IV.               As New Realities of Life segundo o Abade Vasileios do Iveron
– Espiritualidade Athonita e a Ressignificação de Tessalônica –

  • Da ingerência do aparentemente desatualizado American Way of Life às invasivas influências dos atuais Reality Shows, pouco se acredita na poderosa transformação estabelecida pelas New Realities of Life do Reino dos Céus em meio aos homens, um tanto imperceptíveis, mas encontradas naquele monasticismo interiorizado exposto por Vasileios por ocasião da 4ª. Conferência de Jovens na Grécia (1989), com o tema: "O Jovem num Mundo em Mudança".
  • Já na 1ª. aos Tessalonicenses, São Paulo fala de algo bem mais sublime do que apenas anunciar o evangelho ao nos revelar as profundezas de seu ser apostólico nas palavras:
"quiséramos comunicar-vos... as nossas próprias almas
...orando abundantemente dia e noite,
para que... supramos o que falta à vossa fé
...para que sejais irreprensíveis em santidade diante de nosso Deus
 ...com todos os seus santos" (I Ts. 1:8 e 2:10, 13)

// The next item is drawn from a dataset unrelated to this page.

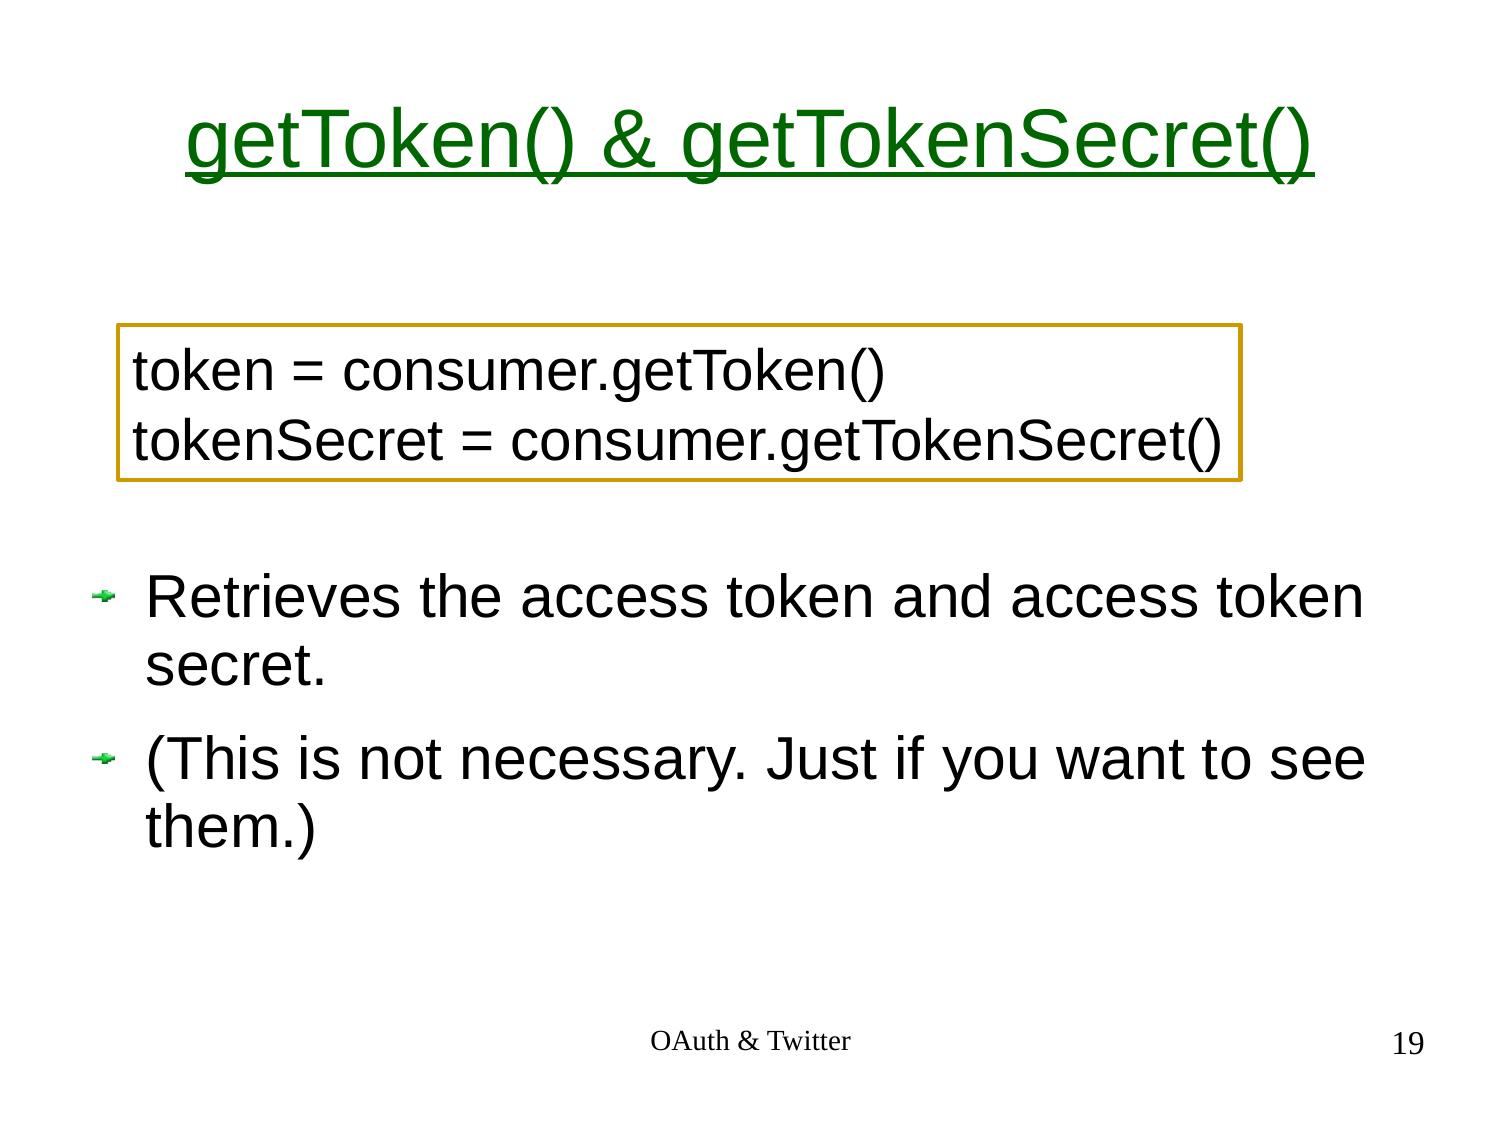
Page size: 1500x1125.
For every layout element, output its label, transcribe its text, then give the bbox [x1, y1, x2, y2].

title getToken() & getTokenSecret() [75, 45, 1425, 233]
text_box token = consumer.getToken() tokenSecret = consumer.getTokenSecret() [118, 324, 1241, 480]
list Retrieves the access token and access token secret. (This is not necessary. Just if you want to see them.) [75, 562, 1425, 1006]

  • Em nossos dias, a jovem e primitiva Tessalônica cede lugar ao cristianismo interiorizado proposto pelo monasticismo athonita que passa pelos dez pontos seguintes:

(1) As novas realidades de vida em Cristo são traduzidas em uma existência católica, pois quem quer que perde sua alma em prol de outrem, encontra-se a si mesmo.
(2) Nós vivemos na carne como se estivéssemos vivos sobre os Céus, sendo esta também a mais genuína revelação do verdadeiro homem, aquele que não vive para si mesmo, mas é benção para outrem.
(3) A alma de cada um de nós se constitui como algo mais digno do que o universo inteiro, razão porque precisa separar-se das realidades deste mundo a fim de a ele retornar, sendo capaz de unir-se a todas as coisas.
(4) O retorno ao mundo é antecedido pelo retorno à nossa própria alma em busca da graça que possibilita o encontro consigo mesma, com o ritmo de sua vida no qual se consegue falar a sua linguagem e pastorear o "outro aprisco" profetizado pelo Bom Pastor.
(5) A pessoa, como um todo, apenas pode compreender a realidade em um processo de total doação a Deus, ponto em que Deus dá ao homem não o conhecimento do que é transitório, mas concede-lhe a graça que trouxe todas as coisas da não-existência à existência, ofertando-lhe o que o transfigura em um ser virtualmente incriado e "deus mediante a graça".
(6) A graça é a "inconcebível manifestação", cf. São Máximo, somente conferida à pessoa que espera pacientemente, ou seja, que não fere a outros, àqueles que através de dada "dúvida metódica" chegam à conclusão: "Eu perdôo, logo existo!".
(7) O ponto não reside em quantas línguas, linguagens ou idiomas alguém é capaz de falar, mas se ele tem ou não ido além da morte, aprendendo a linguagem da imortalidade, a linguagem da alma, visto que Deus não é compreendido por qualquer das linguagens deste mundo por ser mais alto do que todo conceito de divindade (uperJeoV - hypertheos).
(8) Bem-aventurado é somente quem, diante de Deus, considera a todos os homens como se estivesse diante do próprio Deus e procura a salvação dos outros como se fosse a sua própria, e, reputando a si mesmo como a "escória de todas as coisas" (I Cor. 4:13), termina por achar espaço para todas as coisas dentro de si mesmo ao invés de delas se separar.
(9) Se alguém é encontrado digno de considerar-se menor do que cada realidade criada, esse alguém está sendo conduzido à comunhão com todas as coisas e, somente assim se rebaixando, é possível encontrar a via de ascenção para Deus.
(10) Bem-aventurado é aquele que se entende como sendo um com todos os homens, à medida que se enxerga a si mesmo em cada um de seus irmãos de humanidade.